Food tech giant Zomato's public issue opened on July 14, 2021, for raising funds worth 9375 crores. Subsequently, the shares were listed at a 53% premium against the issue price. On the very first day, the market capitalization surpassed 1 lakh crores. But this has opened an alternative way for funding these new-age ventures, companies like Nykaa, Policy bazaar, Car Trade have already filled Draft red herring prospectus with the Security and exchange board of India. Companies use the money raised from the initial public offer for clearing the debt and funding corporate expansion. Start-ups that are big enough and mature have outgrown the venture capital and private equity funds’ ability to invest," said Manisha Girotra, country head for Moelis & Co. “These companies which need a larger pool of capital to grow are the ones readying to go to the public market."

These companies have become more popular among retail investors because most of these new-age companies operate in the business-to-consumer segment and aggressive marketing strategies adopted by them. But many industry experts have raised their concerns over the valuation of these companies. The companies to date have hugely been dependent on funding cheques received by private equity funds and investors. However, they still are low in cash and facing heavy losses. Rakesh Jhunjhunwala also pointed out his concern over the valuation and cash-burning business model of these companies. Aswath Damodaran Professor of Finance at Stern School of Business, NYU, believes the valuation of these new-age companies is too expensive, considering most of them are loss-making entities as it is right now. 

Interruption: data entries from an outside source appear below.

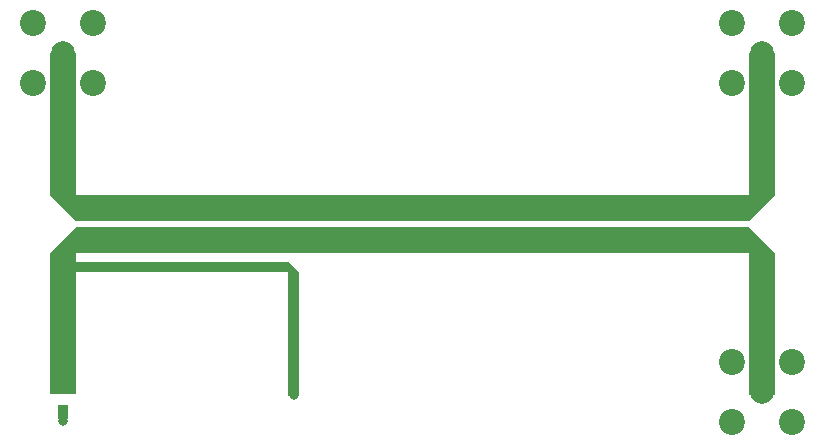
<source format=gbr>
G04 #@! TF.GenerationSoftware,KiCad,Pcbnew,(5.1.5)-3*
G04 #@! TF.CreationDate,2021-08-20T13:05:58+01:00*
G04 #@! TF.ProjectId,Circulator,43697263-756c-4617-946f-722e6b696361,rev?*
G04 #@! TF.SameCoordinates,Original*
G04 #@! TF.FileFunction,Copper,L1,Top*
G04 #@! TF.FilePolarity,Positive*
%FSLAX46Y46*%
G04 Gerber Fmt 4.6, Leading zero omitted, Abs format (unit mm)*
G04 Created by KiCad (PCBNEW (5.1.5)-3) date 2021-08-20 13:05:58*
%MOMM*%
%LPD*%
G04 APERTURE LIST*
%ADD10C,0.100000*%
%ADD11R,0.900000X1.200000*%
%ADD12C,2.000000*%
%ADD13C,2.200000*%
%ADD14C,0.800000*%
%ADD15C,0.250000*%
G04 APERTURE END LIST*
D10*
G36*
X162308000Y-89832000D02*
G01*
X164508000Y-89832000D01*
X162308000Y-87632000D01*
X162308000Y-89832000D01*
G37*
G36*
X105308000Y-89832000D02*
G01*
X103108000Y-89832000D01*
X105308000Y-87632000D01*
X105308000Y-89832000D01*
G37*
G36*
X105308000Y-84882000D02*
G01*
X103108000Y-84882000D01*
X105308000Y-87082000D01*
X105308000Y-84882000D01*
G37*
G36*
X105308000Y-101742000D02*
G01*
X105308000Y-91442000D01*
X103108000Y-91442000D01*
X103108000Y-101742000D01*
X105308000Y-101742000D01*
G37*
G36*
X124218000Y-101942000D02*
G01*
X124218000Y-91442000D01*
X123308000Y-91442000D01*
X123308000Y-101942000D01*
X124218000Y-101942000D01*
G37*
G36*
X105308000Y-90532000D02*
G01*
X105308000Y-89832000D01*
X103108000Y-89832000D01*
X103108000Y-90532000D01*
X105308000Y-90532000D01*
G37*
G36*
X164508000Y-101832000D02*
G01*
X164508000Y-89832000D01*
X162308000Y-89832000D01*
X162308000Y-101832000D01*
X164508000Y-101832000D01*
G37*
G36*
X162308000Y-84882000D02*
G01*
X164508000Y-84882000D01*
X162308000Y-87082000D01*
X162308000Y-84882000D01*
G37*
G36*
X105308000Y-91442000D02*
G01*
X123308000Y-91442000D01*
X123308000Y-90532000D01*
X105308000Y-90532000D01*
X105308000Y-91442000D01*
G37*
G36*
X164508000Y-84882000D02*
G01*
X164508000Y-72882000D01*
X162308000Y-72882000D01*
X162308000Y-84882000D01*
X164508000Y-84882000D01*
G37*
G36*
X105308000Y-91442000D02*
G01*
X105308000Y-90532000D01*
X103108000Y-90532000D01*
X103108000Y-90987000D01*
X103108000Y-91442000D01*
X105308000Y-91442000D01*
G37*
G36*
X105308000Y-84882000D02*
G01*
X105308000Y-72882000D01*
X103108000Y-72882000D01*
X103108000Y-84882000D01*
X105308000Y-84882000D01*
G37*
G36*
X105308000Y-87082000D02*
G01*
X162308000Y-87082000D01*
X162308000Y-84882000D01*
X105308000Y-84882000D01*
X105308000Y-87082000D01*
G37*
G36*
X105308000Y-89832000D02*
G01*
X162308000Y-89832000D01*
X162308000Y-87632000D01*
X105308000Y-87632000D01*
X105308000Y-89832000D01*
G37*
G36*
X123308000Y-91442000D02*
G01*
X124218000Y-91442000D01*
X123308000Y-90532000D01*
X123308000Y-91442000D01*
G37*
D11*
X104203500Y-103271500D03*
X104203500Y-101071500D03*
D12*
X104203500Y-72898000D03*
D13*
X106743500Y-75438000D03*
X106743500Y-70358000D03*
X101663500Y-70358000D03*
X101663500Y-75438000D03*
X160909000Y-75438000D03*
X160909000Y-70358000D03*
X165989000Y-70358000D03*
X165989000Y-75438000D03*
D12*
X163449000Y-72898000D03*
X163449000Y-101600000D03*
D13*
X165989000Y-104140000D03*
X165989000Y-99060000D03*
X160909000Y-99060000D03*
X160909000Y-104140000D03*
D14*
X123761500Y-101854000D03*
X104203500Y-104013000D03*
D15*
X104203500Y-103271500D02*
X104203500Y-104013000D01*
M02*

</source>
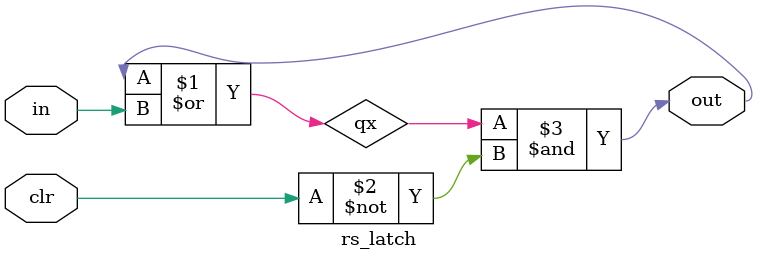
<source format=v>
`timescale 1ns / 1ps
/*
	Authors: Darren Stahl, Hasith Vidanamadura, Robert Nelson
    Date: December 6th 2013
*/

// =======================================================================================
// RS_LATCH
//	- Latches on a high, resets to low
//----------------------------------------------------------------------------------------
module rs_latch(in, clr, out);
  input in, clr;
  output out;
  
  wire in, clr, out;
  wire qx;
  
  assign qx = out | in;
  assign out = qx & ~clr;
endmodule

</source>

However, the current IPO spree has induced people to invest a large portion into these companies and earn short-term listing gains. For example, in the case of Zomato around 22% of the retail subscription was made by first-time investors. But this also highlights the future concerns as these investments are mostly driven by aggressive advertising strategy of new-age companies, people don’t carry proper research and this can lead to losses in long run. But despite all the concerns, the fiscal year 2021-22 is going to bring innovative changes in the securities market with a new set of investors making their way and new-age tech companies being the center stage.